(Your objective) For the data below, please report each line where the word "none" is found.

(Material to process)
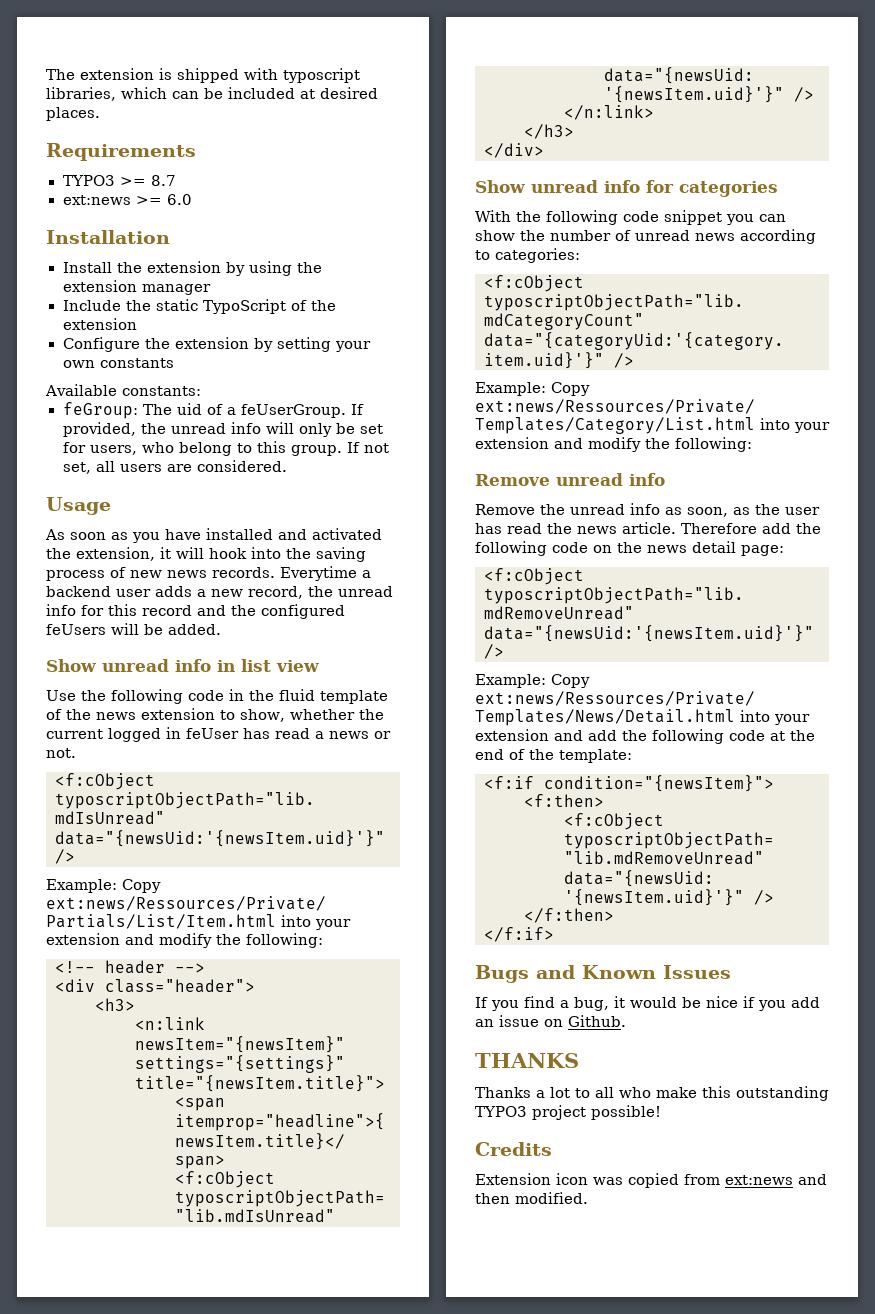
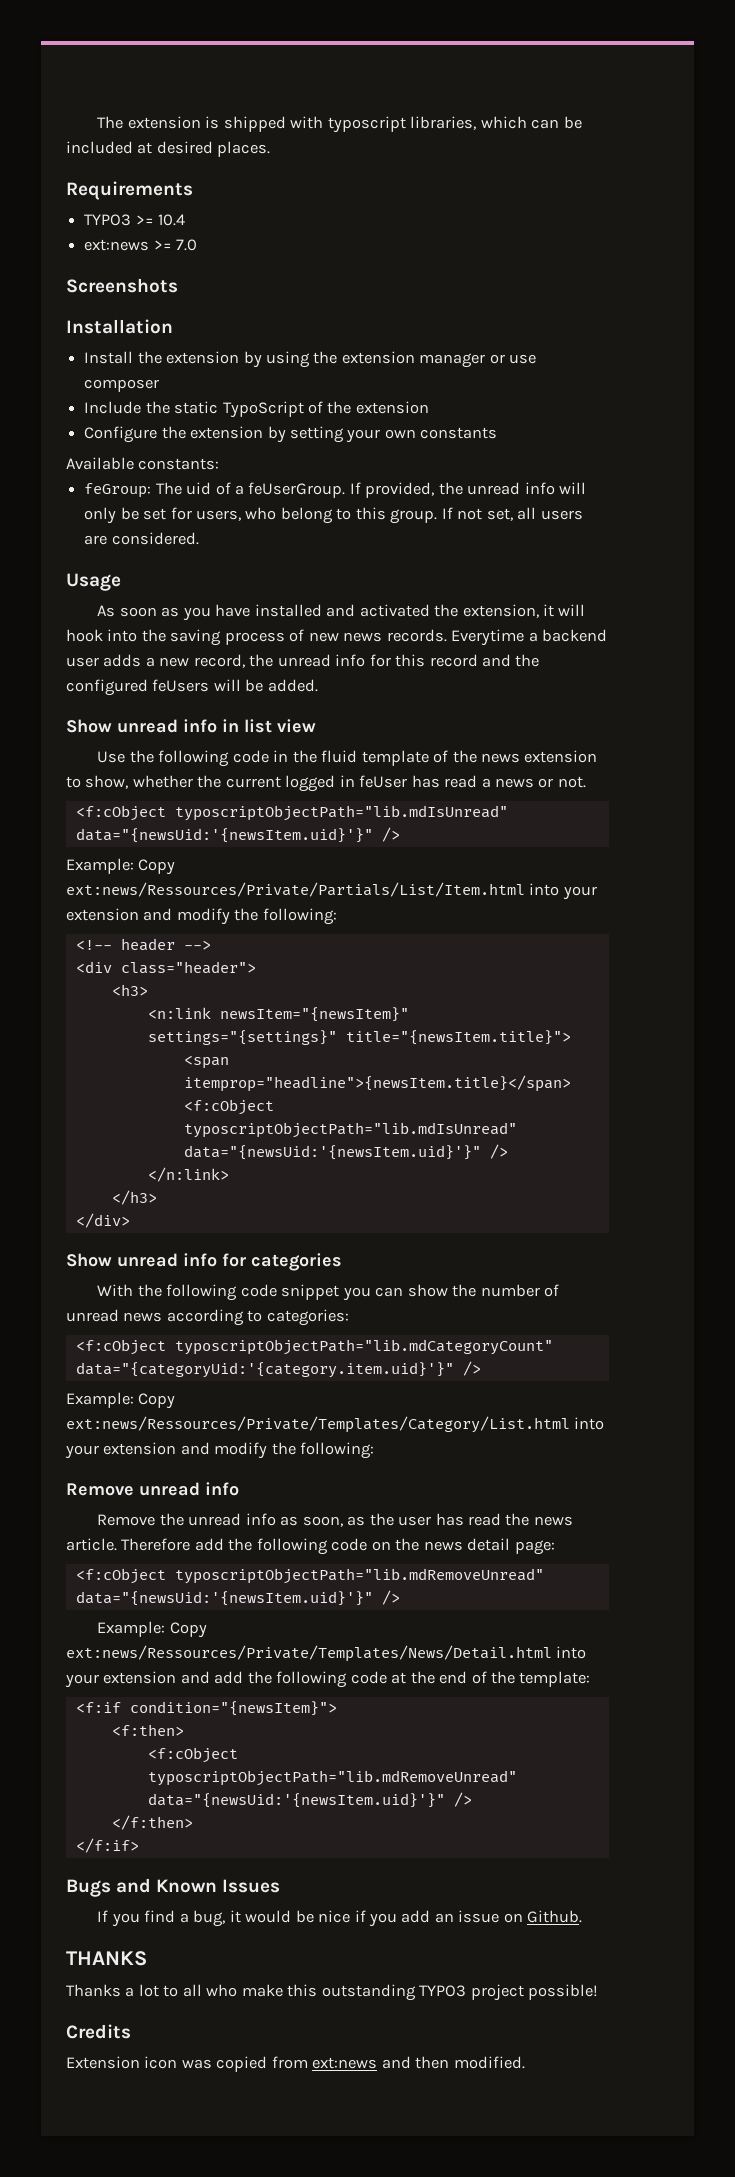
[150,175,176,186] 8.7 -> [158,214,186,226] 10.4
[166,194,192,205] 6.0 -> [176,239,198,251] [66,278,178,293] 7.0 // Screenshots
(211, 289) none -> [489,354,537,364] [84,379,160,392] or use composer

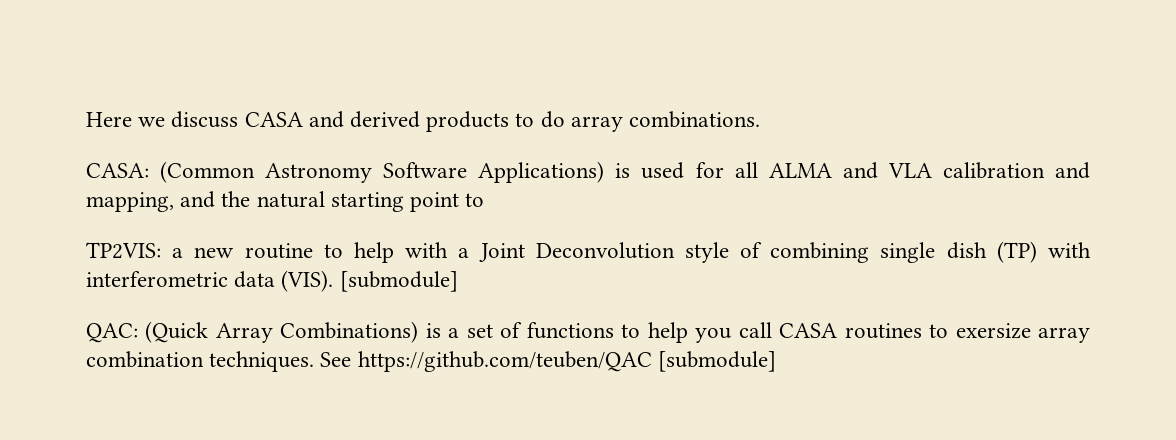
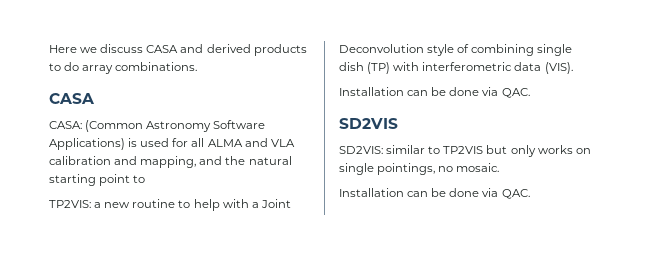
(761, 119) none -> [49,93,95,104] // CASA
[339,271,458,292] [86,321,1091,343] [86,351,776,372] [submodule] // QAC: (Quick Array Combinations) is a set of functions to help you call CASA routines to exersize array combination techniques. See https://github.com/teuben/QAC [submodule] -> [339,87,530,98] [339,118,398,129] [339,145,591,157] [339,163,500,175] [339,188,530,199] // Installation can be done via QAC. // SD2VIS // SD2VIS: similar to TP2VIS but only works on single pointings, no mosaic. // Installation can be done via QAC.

(Output for this exercise)
(211, 289) none -> [489,354,537,364] [84,379,160,392] or use composer
(761, 119) none -> [49,93,95,104] // CASA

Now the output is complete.